On splitting and joining

split and cat are simple ways of splitting and joining files. split takes care of producing files named in alphabetical order, so that cat * works for joining.

A downside of cat for joining is that it is not robust against common failure modes. If one of the files is truncated or missing, cat will not complain, you'll just get damaged output.

There are compression utilities that produce multipart archives, such as zipsplit and rar -v. They aren't very unixy, because they compress and pack (assemble multiple files into one) in addition to splitting (and conversely unpack and uncompress in addition to joining). But they are useful in that they verify that you have all the parts, and that the parts are complete.

10

Seems like there should be a more efficient way than piping all of the contents through the system's stdin / stdout

Except that's not really what's happening. The shell is connecting the stdout of cat directly to the open file, which means that "going through stdout" is the same as writing to disk.

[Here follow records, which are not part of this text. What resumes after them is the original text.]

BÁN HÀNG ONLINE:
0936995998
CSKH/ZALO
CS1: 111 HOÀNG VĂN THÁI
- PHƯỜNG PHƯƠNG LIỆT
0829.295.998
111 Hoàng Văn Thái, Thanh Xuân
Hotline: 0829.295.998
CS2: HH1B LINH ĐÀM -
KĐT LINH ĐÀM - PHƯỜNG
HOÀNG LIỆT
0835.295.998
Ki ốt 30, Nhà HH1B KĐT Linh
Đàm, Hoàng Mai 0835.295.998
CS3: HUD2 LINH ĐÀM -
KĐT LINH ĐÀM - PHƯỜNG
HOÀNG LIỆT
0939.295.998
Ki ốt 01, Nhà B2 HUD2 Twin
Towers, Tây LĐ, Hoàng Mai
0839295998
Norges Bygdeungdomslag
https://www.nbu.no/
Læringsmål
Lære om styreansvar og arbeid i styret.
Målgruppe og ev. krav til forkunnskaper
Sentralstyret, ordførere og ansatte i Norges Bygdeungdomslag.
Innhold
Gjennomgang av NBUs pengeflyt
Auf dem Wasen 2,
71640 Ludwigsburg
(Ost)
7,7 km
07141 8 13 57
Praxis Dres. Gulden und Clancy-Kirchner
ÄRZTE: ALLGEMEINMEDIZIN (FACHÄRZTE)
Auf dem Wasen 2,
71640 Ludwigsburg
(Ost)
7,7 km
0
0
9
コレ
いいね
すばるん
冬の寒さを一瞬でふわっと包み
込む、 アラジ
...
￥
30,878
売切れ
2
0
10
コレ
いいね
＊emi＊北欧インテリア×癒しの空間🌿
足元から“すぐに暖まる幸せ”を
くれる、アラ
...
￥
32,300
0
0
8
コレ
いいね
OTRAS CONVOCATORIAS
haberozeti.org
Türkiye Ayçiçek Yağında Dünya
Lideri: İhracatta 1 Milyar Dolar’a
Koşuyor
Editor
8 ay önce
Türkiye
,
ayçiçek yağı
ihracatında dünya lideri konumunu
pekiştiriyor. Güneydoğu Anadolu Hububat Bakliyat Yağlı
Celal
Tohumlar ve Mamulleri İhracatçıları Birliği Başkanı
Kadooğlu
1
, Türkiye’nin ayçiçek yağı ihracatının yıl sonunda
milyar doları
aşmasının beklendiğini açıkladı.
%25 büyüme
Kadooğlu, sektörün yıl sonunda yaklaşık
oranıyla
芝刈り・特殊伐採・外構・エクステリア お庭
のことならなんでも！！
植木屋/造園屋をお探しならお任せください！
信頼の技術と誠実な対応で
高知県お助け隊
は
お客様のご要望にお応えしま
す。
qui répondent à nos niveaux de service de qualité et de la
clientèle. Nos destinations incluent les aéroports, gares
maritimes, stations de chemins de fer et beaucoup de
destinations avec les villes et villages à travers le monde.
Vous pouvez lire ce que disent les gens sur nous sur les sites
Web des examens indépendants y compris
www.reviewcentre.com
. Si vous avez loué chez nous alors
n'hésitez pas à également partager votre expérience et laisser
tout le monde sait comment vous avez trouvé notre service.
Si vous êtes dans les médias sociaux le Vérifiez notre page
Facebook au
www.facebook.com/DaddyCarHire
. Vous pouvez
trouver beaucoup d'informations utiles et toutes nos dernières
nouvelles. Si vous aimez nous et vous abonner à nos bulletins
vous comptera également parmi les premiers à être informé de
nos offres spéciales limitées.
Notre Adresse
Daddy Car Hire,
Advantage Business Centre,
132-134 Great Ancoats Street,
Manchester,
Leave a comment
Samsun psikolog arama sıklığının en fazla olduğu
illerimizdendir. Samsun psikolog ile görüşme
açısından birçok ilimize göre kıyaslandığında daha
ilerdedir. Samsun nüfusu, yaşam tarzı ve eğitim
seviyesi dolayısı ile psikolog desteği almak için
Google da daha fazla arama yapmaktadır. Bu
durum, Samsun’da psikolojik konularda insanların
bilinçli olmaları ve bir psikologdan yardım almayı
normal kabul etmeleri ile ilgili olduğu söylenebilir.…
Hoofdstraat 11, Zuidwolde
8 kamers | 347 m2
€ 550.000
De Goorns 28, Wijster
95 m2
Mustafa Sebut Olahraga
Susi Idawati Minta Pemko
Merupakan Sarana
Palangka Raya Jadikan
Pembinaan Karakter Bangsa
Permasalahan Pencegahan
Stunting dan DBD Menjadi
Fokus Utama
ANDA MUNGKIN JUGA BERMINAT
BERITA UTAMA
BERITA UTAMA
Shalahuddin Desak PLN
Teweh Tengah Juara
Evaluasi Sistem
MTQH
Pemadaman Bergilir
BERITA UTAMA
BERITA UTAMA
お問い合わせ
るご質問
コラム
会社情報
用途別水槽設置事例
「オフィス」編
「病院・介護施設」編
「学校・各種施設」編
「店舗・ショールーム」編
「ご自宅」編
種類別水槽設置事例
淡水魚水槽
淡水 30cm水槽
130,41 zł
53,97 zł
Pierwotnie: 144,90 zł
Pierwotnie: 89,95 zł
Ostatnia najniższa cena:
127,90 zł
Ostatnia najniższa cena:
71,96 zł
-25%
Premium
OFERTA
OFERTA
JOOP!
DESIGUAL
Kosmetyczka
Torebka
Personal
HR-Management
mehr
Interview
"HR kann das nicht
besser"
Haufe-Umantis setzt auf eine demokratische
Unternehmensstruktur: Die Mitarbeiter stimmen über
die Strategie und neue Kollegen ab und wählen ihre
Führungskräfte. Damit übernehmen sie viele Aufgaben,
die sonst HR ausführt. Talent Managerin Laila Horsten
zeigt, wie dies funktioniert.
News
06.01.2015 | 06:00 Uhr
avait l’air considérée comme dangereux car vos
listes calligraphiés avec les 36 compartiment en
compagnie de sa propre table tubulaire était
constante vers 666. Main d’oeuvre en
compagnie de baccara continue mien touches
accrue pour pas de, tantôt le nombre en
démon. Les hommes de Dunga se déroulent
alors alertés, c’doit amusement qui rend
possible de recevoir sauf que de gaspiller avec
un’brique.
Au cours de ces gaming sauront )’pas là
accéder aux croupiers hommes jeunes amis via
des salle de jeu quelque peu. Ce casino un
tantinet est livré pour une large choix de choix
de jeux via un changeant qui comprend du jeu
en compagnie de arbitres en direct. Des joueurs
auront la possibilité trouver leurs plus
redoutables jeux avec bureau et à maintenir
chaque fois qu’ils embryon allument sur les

  • I was just imagining using cat to display several gigabytes of code in the console, then having it captured and put into a file. That's the mental image I have for what must be happening when I use cat and redirect the output that I can't see. It just seemed like if there was a way you could open two files, connect them, and then close them it would be more efficient than running through all of lines of code with cat. Thanks for letting me know about the direct connection. – cwd Nov 15 '11 at 14:16
  • @cwd It would be possible to design a filesystem where you could join two files that way, but that would complicate the design of the filesystem immensely. You'd optimize for that one operation at the cost of making a lot of common tasks more complicated and slower. – Gilles 'SO- stop being evil' Nov 15 '11 at 23:29
  • @Gilles - it'd be interesting to know more about the low level details. To me, reading all of the sectors off the hard disk for several files and then dumping them back into other unused sectors on the disk seems inefficient. And I think large files must be stored across multiple blocks of free sectors at times because there may not always be enough blocks side by side to store them. Therefore theoretically you could join files into one by removing the EOF marker and pointing to group of sectors at the start of the next file. *nix is powerful so I wondered if there was a better way than cat. – cwd Nov 15 '11 at 23:53
  • @cwd There's no “EOF marker”. No sane modern filesystem works like that, because it prevents some characters from occurring in files (or else requires complex encodings). But even if there was an EOF marker, most of the time, you would not have the right file after it. – Gilles 'SO- stop being evil' Nov 15 '11 at 23:59
  • I meant the concept of the EOF marker and not an actual EOF marker. Otherwise if you look at the bits and bytes of a file on the hard drive, how do you know where it ends? Do you specify the length of the file at the start of it? I'm talking about a really low level thing. Is that what you are also referring to? – cwd Nov 16 '11 at 00:04
6

Files Spliting

Split By Size

If you want to split big file into small files and choose name and size of small output files this is the way.

split -b 500M videos\BigVideoFile.avi SmallFile.

In this way you choose to split one big file to smaller parts of 500 MB. Also you want that names of part files is SmallFile. Note that you need dot after file name. The result should be generation of new files like this:

SmallFile.ab SmallFile.ad SmallFile.af SmallFile.ah SmallFile.aj
SmallFile.aa SmallFile.ac SmallFile.ae SmallFile.ag SmallFile.ai SmallFile.ak
...

Split By Number Of Lines

This way you'll split textual file into smaller files limited to 50 lines.

split -l 50 text_to_split.txt

The result should be something like this:

xaa xab xac ...

Split By Bytes

Split to small files with custom size of small files in bytes:

split -b 2048 BigFile.mp4

The result should be similar to result from Spliting By Number Of Lines.

Files Joining

You can join files in two ways. The first one is:

cat SmallFile.* > OutputBigVideoFile.avi

or with:

cat SmallFile.?? > OutputBigVideoFile.avi

Note: When you are joining files small files should not be damaged. Also all small (part) files should be in the same directory.

Nole
  • 181
  • 1
  • 2
3

I once had exactly this problem: I wanted to join some files, but had not enough disk space to hold them doubly.

So I wrote a bunch of programs:

  • one to "suck up" a file by reading it, sending it to stdout and, if finished, removing it
  • and one to buffer data "on the fly".

This enabled me to do something like

partto sourcefile | mybuffer 128M >>cumufile

and thus removing the source file while 128M was still unwritten. A little bit dangerous, but if the data are not that precious, or they exist somewhere else as well, it is feasible.

If needed, I can provide the source.

glglgl
  • 1,210
1

Technically speaking, this is a way of accessing the entire file without having to read and write the entire contents, and could be useful for huge files or if there is little space left:

$ mkfifo myImage.iso
$ cat xa{a..g} > myImage.iso &

And then use myImage.iso, for example

$ md5sum myImage.iso

Though of course myImage.iso is a special file (named pipe) and not a regular file, so this may be of use or not depending on what you're trying to do.

golimar
  • 417